Sat Jul 2 23:21:07 UTC 2022

On Tue, Jun 14, 2022 at 03:13:11PM +0200, Nico Schottelius wrote:
> > I am forwarding some information about WireGuard blocking and
> > anti-blocking that was posted to a censorship circumvention forum.
> 
> In regards to this topic I was wondering if it makes sense to have a
> more generic obfuscation proxy that can carry tcp/udp payload?
> 
> Maybe this already exists, but I would think that something that hops
> protocols (IPv6, IPv4 endpoints, tcp/udp encapsolution), changes ports
> and uses envelope based tunneling (http, https, smtp, imap - worst case
> DNS) would make it easier to sustain communication even in more serious
> filtering scenarios.
> 
> Given such a "generic obfuscator", it could be combined with "protocol"
> modes, i.e. enhancing protocols such as wireguard with the presented
> algorithm, making it even harder to predict the content.
> 
> I'd assume some performance regressions using such an obfuscator, but
> maybe it could even "learn" the proper obfuscation by detecting blocks
> on easier to detect obfuscation and then switching to a stronger, but
> less efficient obfuscation.

There are many designs for anti-censorship protocol obfuscation proxies,
including multi-modal ones like you suggest, more or less fanciful, more
or less realized. You can get a list of some of the more popular and
practical ones under the "censorship-circumvention" topic on GitHub:
	https://github.com/topics/censorship-circumvention
There's plenty of research on the topic as well, sometimes leading to
practical systems. CensorBib has the most important papers:
	https://censorbib.nymity.ch/
For an introduction and survey of ideas that have been proposed, I
recommend reading "Making Sense of Censorship Resistance Systems"
( https://censorbib.nymity.ch/#Khattak2016a ) and "Towards Grounding
Censorship Circumvention in Empiricism" ( https://censorbib.nymity.ch/#Tschantz2016a ).
There are summaries of recent research papers on censorship at
https://github.com/net4people/bbs/issues?q=label%3A%22reading+group%22 .
The idea of pluggable obfuscation modules is fairly ubiquitous, and has
been systematized in various ways:
	https://www.pluggabletransports.info/
	https://shadowsocks.org/guide/sip003.html
	https://guide.v2fly.org/en_US/advanced/advanced.html

Let me suggest, however, that it is a mistake to focus too narrowly on
protocol obfuscation. It is a necessary element, but not the most
important one nor the one that's hardest to get right.
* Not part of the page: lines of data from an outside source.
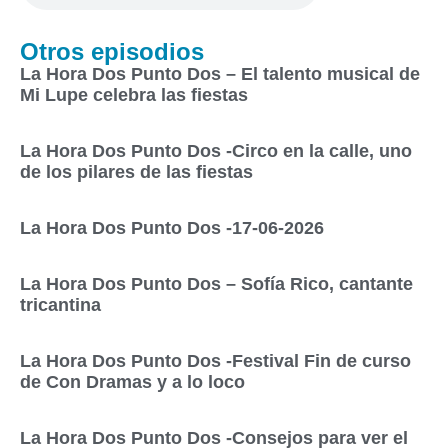
Otros episodios
La Hora Dos Punto Dos – El talento musical de
Mi Lupe celebra las fiestas
La Hora Dos Punto Dos -Circo en la calle, uno
de los pilares de las fiestas
La Hora Dos Punto Dos -17-06-2026
La Hora Dos Punto Dos – Sofía Rico, cantante
tricantina
La Hora Dos Punto Dos -Festival Fin de curso
de Con Dramas y a lo loco
La Hora Dos Punto Dos -Consejos para ver el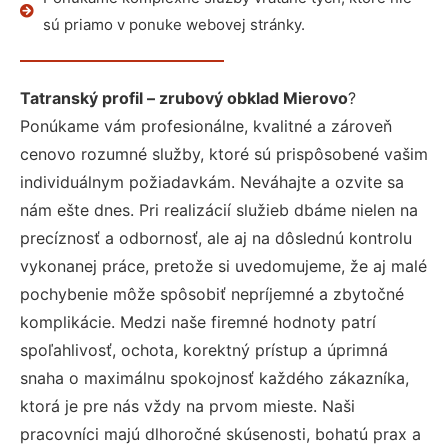
sú priamo v ponuke webovej stránky.
Tatranský profil – zrubový obklad Mierovo
?
Ponúkame vám profesionálne, kvalitné a zároveň
cenovo rozumné služby, ktoré sú prispôsobené vašim
individuálnym požiadavkám. Neváhajte a ozvite sa
nám ešte dnes. Pri realizácií služieb dbáme nielen na
precíznosť a odbornosť, ale aj na dôslednú kontrolu
vykonanej práce, pretože si uvedomujeme, že aj malé
pochybenie môže spôsobiť nepríjemné a zbytočné
komplikácie. Medzi naše firemné hodnoty patrí
spoľahlivosť, ochota, korektný prístup a úprimná
snaha o maximálnu spokojnosť každého zákazníka,
ktorá je pre nás vždy na prvom mieste. Naši
pracovníci majú dlhoročné skúsenosti, bohatú prax a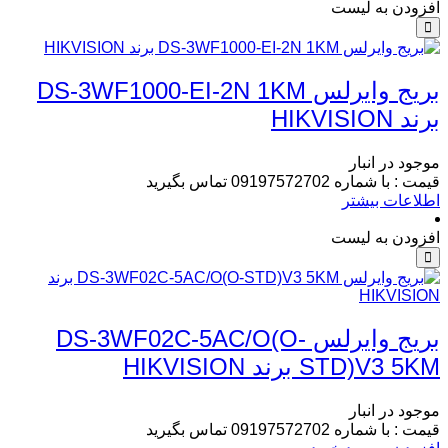
افزودن به لیست
بریج وایرلس DS-3WF1000-EI-2N 1KM
برند HIKVISION
موجود در انبار
قیمت : با شماره 09197572702 تماس بگیرید
اطلاعات بیشتر
افزودن به لیست
بریج وایرلس DS-3WF02C-5AC/O(O-
STD)V3 5KM برند HIKVISION
موجود در انبار
قیمت : با شماره 09197572702 تماس بگیرید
There's no
shortage of obfuscators, and even naive protocol obfuscation usually
works even against well-resourced censors like the GFW. The weak link of
circumvention systems tends not to be what cover protocols they use, but
the particulars of their connection establishment. (This point is made
in the two SoK papers I linked above.) Empirically, censors prefer to
disrupt communications during the early stages, when the connection is
being first set up. It is faster, cheaper, and overall more effective
than long-term steady-state protocol processing.

Take HTTP for example. It's not hard to obfsucate a network tunnel so
that it resembles HTTP at some degree of fidelity. One might think that
to in order to block such a tunnel, a censor needs to somehow
distinguish tunnel HTTP from "real" HTTP. But most real-world censors
will never go that far: instead they will look at the destination IP
address or Host header of HTTP requests, or send their own probes to
suspected servers to see how they respond; but in any case they'll add
the server's IP address to a firewall block list, and call it a day. The
hard part of obfuscating a tunnel as HTTP is not faithfully implementing
HTTP; it's protecting the server's address from being blocked for
reasons unrelated to HTTP. Protocol obfuscation cannot help when it is
not the protocol that is being attacked.

Having the tunnel hop across different endpoints is not a bad idea, but
consider: how does a legitimate user learn what endpoints to use,
without a censor learning them also? There are ways to protect
circumvention endpoints, from single-user servers (which I believe is
the model swgp-go intends), to strategic distribution of endpoint
addresses, to colocating proxy servers with other network services, but
these go beyond the realm of protocol obfuscation.

What I like about swgp-go is that it has a narrowly targeted goal (to
hide the most salient distinguishers of WireGuard, with low overhead)
and it is designed for a realistic and informed threat model. The
protocol obfuscation is re-encryption and padding, but it doesn't have
to be more than that.